Droits de l'homme

Intervention du 18 janvier 2001

Monsieur le Président, notre groupe, le groupe Union pour l'Europe des nations, a obtenu au début de la présente période de session qu'il soit débattu de la situation en Algérie. L'accueil qui fut réservé à sa demande était celui que l'on pouvait attendre, c'est-à-dire un flot de braves sentiments, braves mais bien gratuits, de la part de l'habituelle cohorte de ceux dont la défense des droits de l'homme à géométrie variable est devenue une sorte de tic qui se substitue à l'authentique analyse politique, quelquefois même, et c'est bien le cas ici pour quelques-uns du moins, sans autre résultat que de cacher des intentions plus obscures.

Aussi notre message, quant à nous, n'est-il pas compassionnel mais politique. Certes, nous tenons une fois encore à exprimer notre émotion devant la violence hideuse qui meurtrit chaque jour davantage le peuple algérien, mais nous savons aussi que les Algériens en ont assez de la compassion. Puisque grâce à la politique courageuse de leur président, le président Bouteflika, la preuve a été faite, et cela au moins est acquis, qu'aucun langage de raison, aucune promesse de pardon, aucune tentative de réconciliation, bref, aucune solution politique n'est acceptée par les fanatiques, il faut que nous passions aux actes et reconnaissions que ceux des États membres qui accordent asile, et quelquefois même davantage, à leurs dirigeants, sont bel et bien désormais les complices de ce que nous dénonçons ici à qui mieux mieux avec une hypocrisie croissante.

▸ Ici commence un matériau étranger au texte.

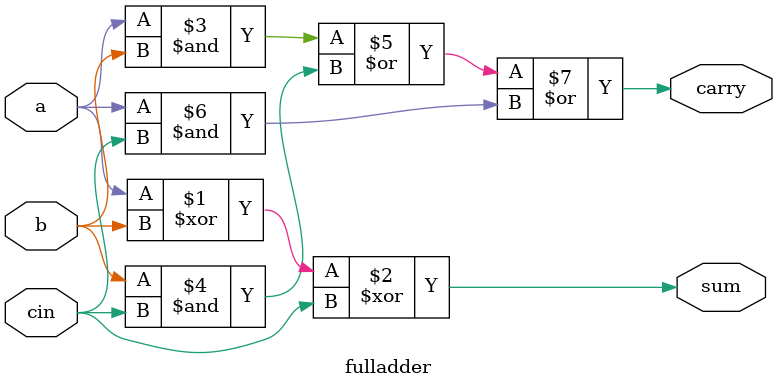
<source format=v>
module fulladder(input a,b,cin,output sum,carry);
  assign sum=a^b^cin;
  assign carry=(a&b)|(b&cin)|(a&cin);
endmodule
/*half adder
module ha(input a,b, output sum,carry);
  assign sum=a^b;
  assign carry=a&b;
endmodule
//OR(gatemodeling)
module fa(input a,b,cin,output sum,carry);
   wire y1,y2,y3,y4;
   xor(y1,a,b);
   xor(sum,y1,cin);
   and(y3,a,b);
   and(y4,y3,cin);
   or(cout,y3,y4);*/


</source>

Voilà, mes chers collègues, le cœur du sujet. Plusieurs pays membres sont en réalité d'une coupable complaisance avec les auteurs des massacres. Devant, ils se lamentent. Derrière, ils protègent, ils dissimulent, ils accueillent, et quelquefois même ils accueillent sciemment les auteurs d'attentats perpétrés dans mon pays, en France. Nous croyons, nous, qu'une défense des droits de l'homme bien comprise doit commencer par fortifier l'État de droit en Algérie et contribuer à assurer l'autorité du gouvernement et du président issus d'élections que nous persistons à juger démocratiques.

La vigilance démocratique en matière de droits de l'homme ne saurait exclusivement s'exprimer à l'encontre des régimes en place. Je pense notamment aux autres pays du Maghreb, au Maroc, à la Tunisie, à la Libye. Elle doit aussi servir à les soutenir, notamment, au-delà de tous les détails montés en épingle, lorsqu'ils sont confrontés à une folie meurtrière aveugle, d'autant plus dangereuse que des puissances extérieures les aident en sous-main, puissances qui ne sont pas même européennes - vous voyez auxquelles je pense - et qui profitent d'une situation instable pour tirer dans l'ombre, par le truchement de fanatiques, d'obscures ficelles. C'est le vieux jeu des empires, dont la victime n'est pas seulement la population algérienne, mais l'Algérie elle-même et ses plus anciens et finalement ses plus fidèles amis.